Problem to work on: Please pull out the lines of the entries word for word, from the first line through the line with "name author: (Retz.) P. Beauv.", keeping both of those lines.

Record extracts:
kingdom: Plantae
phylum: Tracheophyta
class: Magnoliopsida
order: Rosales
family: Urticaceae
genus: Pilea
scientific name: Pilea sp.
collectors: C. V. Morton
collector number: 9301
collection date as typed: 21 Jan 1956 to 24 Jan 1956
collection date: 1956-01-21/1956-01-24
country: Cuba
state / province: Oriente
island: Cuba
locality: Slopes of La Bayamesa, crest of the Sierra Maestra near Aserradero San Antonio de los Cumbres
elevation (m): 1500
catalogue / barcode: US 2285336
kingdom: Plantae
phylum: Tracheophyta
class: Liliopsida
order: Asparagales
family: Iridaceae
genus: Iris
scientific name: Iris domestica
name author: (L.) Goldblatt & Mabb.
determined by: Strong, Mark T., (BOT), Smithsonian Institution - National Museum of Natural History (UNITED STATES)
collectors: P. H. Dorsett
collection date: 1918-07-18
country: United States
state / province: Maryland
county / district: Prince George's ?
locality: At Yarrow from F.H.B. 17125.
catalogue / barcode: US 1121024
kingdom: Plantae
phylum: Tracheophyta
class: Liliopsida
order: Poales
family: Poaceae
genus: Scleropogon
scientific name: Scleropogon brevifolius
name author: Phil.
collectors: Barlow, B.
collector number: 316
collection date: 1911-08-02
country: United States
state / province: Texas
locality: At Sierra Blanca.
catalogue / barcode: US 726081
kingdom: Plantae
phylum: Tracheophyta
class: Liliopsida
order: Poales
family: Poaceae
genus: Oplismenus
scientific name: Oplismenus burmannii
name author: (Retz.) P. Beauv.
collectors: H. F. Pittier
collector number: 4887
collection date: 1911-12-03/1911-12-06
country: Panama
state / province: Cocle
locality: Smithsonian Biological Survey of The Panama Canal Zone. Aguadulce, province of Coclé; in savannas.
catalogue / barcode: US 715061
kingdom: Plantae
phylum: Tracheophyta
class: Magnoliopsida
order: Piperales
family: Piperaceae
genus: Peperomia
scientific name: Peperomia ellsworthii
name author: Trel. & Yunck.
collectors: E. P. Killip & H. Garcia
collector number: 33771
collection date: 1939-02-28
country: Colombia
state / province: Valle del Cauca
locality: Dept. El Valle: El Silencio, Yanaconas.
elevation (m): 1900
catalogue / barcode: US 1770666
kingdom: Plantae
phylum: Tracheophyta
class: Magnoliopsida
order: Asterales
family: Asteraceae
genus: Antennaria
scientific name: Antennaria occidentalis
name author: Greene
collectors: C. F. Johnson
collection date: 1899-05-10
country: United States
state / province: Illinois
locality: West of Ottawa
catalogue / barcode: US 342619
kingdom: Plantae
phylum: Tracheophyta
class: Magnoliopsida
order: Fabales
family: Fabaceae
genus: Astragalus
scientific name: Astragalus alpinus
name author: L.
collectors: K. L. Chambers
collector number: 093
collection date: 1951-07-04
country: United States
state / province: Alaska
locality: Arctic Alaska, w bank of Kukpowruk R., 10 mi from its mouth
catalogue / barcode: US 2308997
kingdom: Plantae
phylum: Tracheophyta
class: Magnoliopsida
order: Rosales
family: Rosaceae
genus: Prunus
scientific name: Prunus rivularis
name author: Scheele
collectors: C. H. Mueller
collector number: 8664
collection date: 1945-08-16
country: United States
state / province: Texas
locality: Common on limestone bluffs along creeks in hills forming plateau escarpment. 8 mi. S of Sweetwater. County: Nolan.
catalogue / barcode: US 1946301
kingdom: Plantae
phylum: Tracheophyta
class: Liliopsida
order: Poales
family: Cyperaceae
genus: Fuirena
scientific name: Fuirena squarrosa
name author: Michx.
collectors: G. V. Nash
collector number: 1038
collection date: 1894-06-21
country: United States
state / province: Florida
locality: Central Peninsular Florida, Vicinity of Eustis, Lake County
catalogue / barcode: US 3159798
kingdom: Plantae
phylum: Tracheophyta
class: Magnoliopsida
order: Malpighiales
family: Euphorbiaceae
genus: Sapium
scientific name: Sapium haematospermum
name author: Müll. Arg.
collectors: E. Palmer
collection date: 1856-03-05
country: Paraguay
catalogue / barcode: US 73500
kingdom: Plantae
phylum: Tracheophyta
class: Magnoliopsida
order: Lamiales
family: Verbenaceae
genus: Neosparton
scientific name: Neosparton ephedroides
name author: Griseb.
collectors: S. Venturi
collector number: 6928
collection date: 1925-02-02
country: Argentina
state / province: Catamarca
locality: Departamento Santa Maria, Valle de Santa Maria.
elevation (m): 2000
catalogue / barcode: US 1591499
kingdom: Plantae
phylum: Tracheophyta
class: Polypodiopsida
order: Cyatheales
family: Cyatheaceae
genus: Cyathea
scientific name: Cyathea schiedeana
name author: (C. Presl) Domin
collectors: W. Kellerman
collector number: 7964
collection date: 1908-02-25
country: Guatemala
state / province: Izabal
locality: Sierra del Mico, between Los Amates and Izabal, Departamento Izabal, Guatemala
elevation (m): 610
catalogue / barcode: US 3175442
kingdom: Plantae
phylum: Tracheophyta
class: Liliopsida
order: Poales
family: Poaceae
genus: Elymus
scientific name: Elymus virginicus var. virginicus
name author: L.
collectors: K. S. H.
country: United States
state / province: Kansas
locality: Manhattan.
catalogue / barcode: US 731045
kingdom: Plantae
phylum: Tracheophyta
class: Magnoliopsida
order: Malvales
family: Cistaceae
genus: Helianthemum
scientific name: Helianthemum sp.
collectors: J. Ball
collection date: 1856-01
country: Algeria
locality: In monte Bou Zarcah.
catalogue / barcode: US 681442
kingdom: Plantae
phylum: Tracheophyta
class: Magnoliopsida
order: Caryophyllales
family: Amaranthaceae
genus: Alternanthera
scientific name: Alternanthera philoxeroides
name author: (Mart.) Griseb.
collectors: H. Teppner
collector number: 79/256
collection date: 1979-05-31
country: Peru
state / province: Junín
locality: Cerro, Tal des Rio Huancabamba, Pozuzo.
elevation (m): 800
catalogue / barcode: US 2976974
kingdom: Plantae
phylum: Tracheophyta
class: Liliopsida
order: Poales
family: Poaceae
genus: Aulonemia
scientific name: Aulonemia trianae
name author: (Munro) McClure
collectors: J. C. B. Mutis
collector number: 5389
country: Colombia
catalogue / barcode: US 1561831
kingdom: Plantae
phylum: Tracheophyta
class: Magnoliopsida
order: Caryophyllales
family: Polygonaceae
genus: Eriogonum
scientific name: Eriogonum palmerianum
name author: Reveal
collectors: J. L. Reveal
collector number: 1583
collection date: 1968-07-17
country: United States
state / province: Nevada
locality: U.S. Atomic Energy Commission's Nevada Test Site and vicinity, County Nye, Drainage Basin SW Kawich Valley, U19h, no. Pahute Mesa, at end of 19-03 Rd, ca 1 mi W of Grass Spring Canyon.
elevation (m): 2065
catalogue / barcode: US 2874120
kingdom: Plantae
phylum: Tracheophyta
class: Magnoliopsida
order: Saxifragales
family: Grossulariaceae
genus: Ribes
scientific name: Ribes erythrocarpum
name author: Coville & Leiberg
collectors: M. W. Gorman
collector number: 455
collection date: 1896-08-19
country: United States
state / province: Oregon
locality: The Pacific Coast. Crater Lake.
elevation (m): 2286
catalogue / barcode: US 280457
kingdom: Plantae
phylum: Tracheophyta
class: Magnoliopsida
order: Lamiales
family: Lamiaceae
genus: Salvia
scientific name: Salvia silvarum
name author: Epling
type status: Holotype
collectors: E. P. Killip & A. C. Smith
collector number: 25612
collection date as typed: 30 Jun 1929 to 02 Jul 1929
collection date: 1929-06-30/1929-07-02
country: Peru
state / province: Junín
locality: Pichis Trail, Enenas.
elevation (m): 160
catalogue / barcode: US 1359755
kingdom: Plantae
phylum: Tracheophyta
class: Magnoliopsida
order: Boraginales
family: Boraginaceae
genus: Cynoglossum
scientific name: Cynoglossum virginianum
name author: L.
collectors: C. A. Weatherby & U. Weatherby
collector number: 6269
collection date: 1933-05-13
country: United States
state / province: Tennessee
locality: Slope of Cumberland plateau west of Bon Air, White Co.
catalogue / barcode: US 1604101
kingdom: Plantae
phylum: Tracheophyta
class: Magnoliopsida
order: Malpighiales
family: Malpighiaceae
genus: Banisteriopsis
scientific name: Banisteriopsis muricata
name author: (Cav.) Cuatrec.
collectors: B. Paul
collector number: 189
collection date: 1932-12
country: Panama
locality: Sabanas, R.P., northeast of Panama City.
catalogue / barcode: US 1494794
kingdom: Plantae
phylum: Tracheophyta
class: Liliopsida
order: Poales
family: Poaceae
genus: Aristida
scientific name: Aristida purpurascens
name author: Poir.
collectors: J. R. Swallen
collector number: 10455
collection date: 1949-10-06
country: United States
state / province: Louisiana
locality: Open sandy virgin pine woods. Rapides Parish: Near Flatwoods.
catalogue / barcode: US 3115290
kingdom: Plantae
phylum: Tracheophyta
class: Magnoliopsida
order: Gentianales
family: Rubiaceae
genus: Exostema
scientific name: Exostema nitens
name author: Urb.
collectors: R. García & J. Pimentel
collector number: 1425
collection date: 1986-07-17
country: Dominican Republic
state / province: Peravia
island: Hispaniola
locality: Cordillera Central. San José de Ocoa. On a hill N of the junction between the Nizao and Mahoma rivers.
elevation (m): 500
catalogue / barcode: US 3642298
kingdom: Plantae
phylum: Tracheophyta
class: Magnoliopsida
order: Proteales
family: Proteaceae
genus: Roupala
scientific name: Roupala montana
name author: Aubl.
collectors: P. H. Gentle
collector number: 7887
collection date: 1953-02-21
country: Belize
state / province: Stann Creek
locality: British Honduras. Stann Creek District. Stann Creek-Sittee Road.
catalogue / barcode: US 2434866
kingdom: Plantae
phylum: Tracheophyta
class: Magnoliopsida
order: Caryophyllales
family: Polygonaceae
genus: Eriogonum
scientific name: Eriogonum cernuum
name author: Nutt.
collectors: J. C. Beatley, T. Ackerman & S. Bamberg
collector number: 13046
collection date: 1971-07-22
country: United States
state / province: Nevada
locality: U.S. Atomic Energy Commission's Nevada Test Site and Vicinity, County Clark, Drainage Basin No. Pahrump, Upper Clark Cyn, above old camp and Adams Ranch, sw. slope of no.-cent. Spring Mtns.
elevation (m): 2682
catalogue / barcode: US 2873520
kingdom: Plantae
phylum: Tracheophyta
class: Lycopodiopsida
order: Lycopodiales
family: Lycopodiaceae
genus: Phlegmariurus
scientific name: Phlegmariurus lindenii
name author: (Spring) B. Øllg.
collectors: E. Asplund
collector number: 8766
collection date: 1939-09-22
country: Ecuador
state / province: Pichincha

Result for this exercise:
kingdom: Plantae
phylum: Tracheophyta
class: Magnoliopsida
order: Rosales
family: Urticaceae
genus: Pilea
scientific name: Pilea sp.
collectors: C. V. Morton
collector number: 9301
collection date as typed: 21 Jan 1956 to 24 Jan 1956
collection date: 1956-01-21/1956-01-24
country: Cuba
state / province: Oriente
island: Cuba
locality: Slopes of La Bayamesa, crest of the Sierra Maestra near Aserradero San Antonio de los Cumbres
elevation (m): 1500
catalogue / barcode: US 2285336
kingdom: Plantae
phylum: Tracheophyta
class: Liliopsida
order: Asparagales
family: Iridaceae
genus: Iris
scientific name: Iris domestica
name author: (L.) Goldblatt & Mabb.
determined by: Strong, Mark T., (BOT), Smithsonian Institution - National Museum of Natural History (UNITED STATES)
collectors: P. H. Dorsett
collection date: 1918-07-18
country: United States
state / province: Maryland
county / district: Prince George's ?
locality: At Yarrow from F.H.B. 17125.
catalogue / barcode: US 1121024
kingdom: Plantae
phylum: Tracheophyta
class: Liliopsida
order: Poales
family: Poaceae
genus: Scleropogon
scientific name: Scleropogon brevifolius
name author: Phil.
collectors: Barlow, B.
collector number: 316
collection date: 1911-08-02
country: United States
state / province: Texas
locality: At Sierra Blanca.
catalogue / barcode: US 726081
kingdom: Plantae
phylum: Tracheophyta
class: Liliopsida
order: Poales
family: Poaceae
genus: Oplismenus
scientific name: Oplismenus burmannii
name author: (Retz.) P. Beauv.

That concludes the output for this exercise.